**EXERCISE REQUIREMENTS**
a) For each statement about the schnauzer grooming thread below, answer yes or no and quote the words of the thread that settle it: (i) olive recommends a #7F blade for the back. (ii) The litter on the Wirral is due in October. (iii) olive describes a long beard as easy to look after.
b) Translate this sentence from the schnauzer grooming thread into Spanish: "These are more time consuming processes, but IMO are worth it (especially if you start with a puppy) because the coat has a better texture and resists matting/burs/dirt better."
c) In the schnauzer grooming thread, what color will the puppy from the expected litter probably be?

-- Begin PASSAGE GIVEN --

# Grooming Miniature Schnauzer by yourself



## dogzmad (Jan 15, 2010)

I am looking to buy a miniature schnauzer and obviously i will need to groom it regurly. Can anyone give me some advice on how to groom them or suggest a dvd which might be helpful only a uk version.

Thanyou


----------



## flyingduster (Dec 10, 2009)

it depends a LOT on if you want to clip, or strip....


----------



## olive (Jan 24, 2010)

Hi Dogzmad-
20+ years of grooming exper. here 
First off if you have not yet selected your schn. I would try to pick a calm one LOL particularly one that allows you to run your hands all over it's head & ears without pulling away or becoming snappy. Next if you really want to clipper it yourself, there may be some youtube video's you can watch online to help. About equipment, get an andis (new prefered-refurbished is ok if it was referbed well and runs quietly with a blade on it)) clipper, #10(head), #7F(back) #40 (also some clip on combs suggest #0 or #1 for feathering they go on top of the #40) blades. You will need a good nail clipper (like a pair of *****) also "quick stop" or other styptic powder, and some ear powder for plucking ear hair on a regular basis. Naturally if you do not plan on leaving the feathers (traditional schn. clip) it is much easier, you will just need to master the schn head, and shave all the body & legs the same length. LOL
Too much info??????? I had alot of espresso this morning


----------



## dogzmad (Jan 15, 2010)

thankyou for that. Someone based at the wirral has got a litter due in september, she said we might be able to get one from that litter it will probably be a pepper and salt colour. Also what do you do with the eyebrows.


----------



## olive (Jan 24, 2010)

Personally I usually like the extreme schn face & brows (personal pref) I clipper out the (inside)corners of the eyes a slight bit with the #10 andclipper the hair on the sides of the face from the outer corner of the eye to the inside ear. If looking at the top of the head with the dog faceing away from you (did I say that right???) the brows should end up looking like exajurated triangles. with the tips of the brows going about mid way down the nose (farther if you like) and scissored in a straight line to the outside corner. does this make sense? pictures are better I think. the beard goes with the same line from the outside corner and straight to the outside corner of the top lip (at an angle) really the schn head is quite lovely when done correctly. You really do not have to leave the beard long if the angles are right because it is very dramatic in it's self. And a long beard ends up being somewhat high maintanence, with food, water, tangles etc...


----------



## RaeganW (Jul 14, 2009)

http://britmorschnauzers.com/groom.html

At the bottom of the page there are links to her pages on hand stripping and rolling the coat as well. These are more time consuming processes, but IMO are worth it (especially if you start with a puppy) because the coat has a better texture and resists matting/burs/dirt better.


----------



## Keechak (Aug 10, 2008)

-- End PASSAGE GIVEN --
-- Begin DATA ROWS --

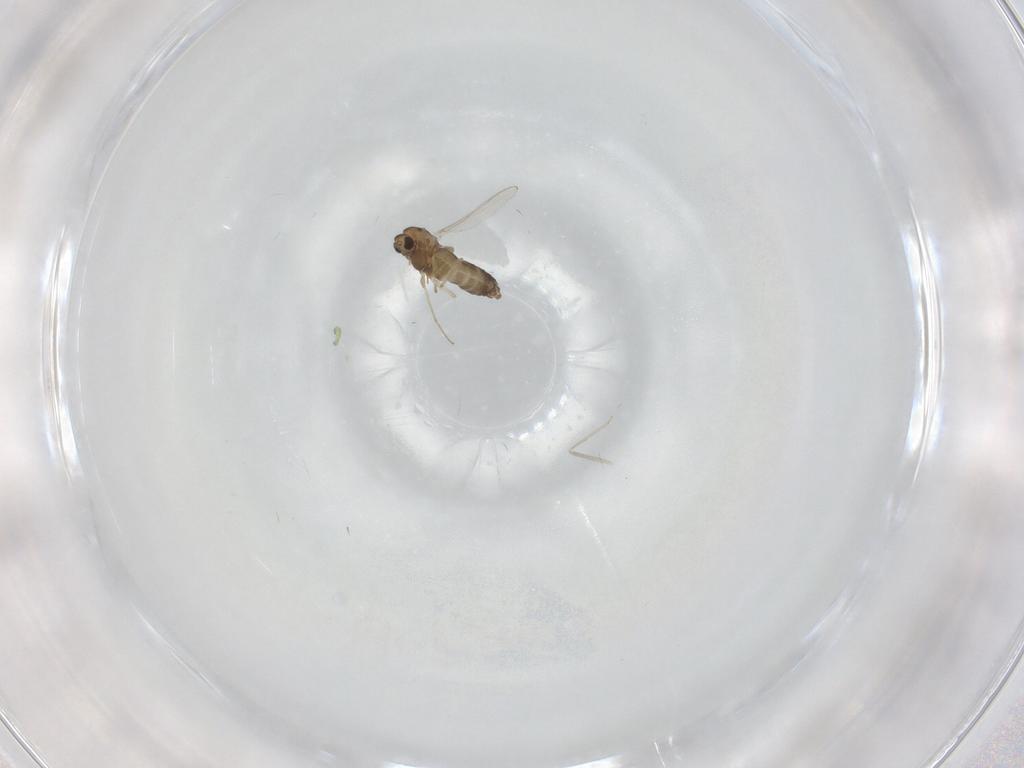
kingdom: Animalia
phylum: Arthropoda
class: Insecta
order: Diptera
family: Chironomidae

-- End DATA ROWS --

**EXERCISE SOLUTIONS**
a)
(i) Yes: "#7F(back)"
(ii) No: "has got a litter due in september"
(iii) No: "a long beard ends up being somewhat high maintanence"

b) Son procesos que llevan más tiempo, pero en mi opinión valen la pena (sobre todo si empiezas con un cachorro) porque el pelaje tiene mejor textura y resiste mejor los enredos, los abrojos y la suciedad.

c) Pepper and salt.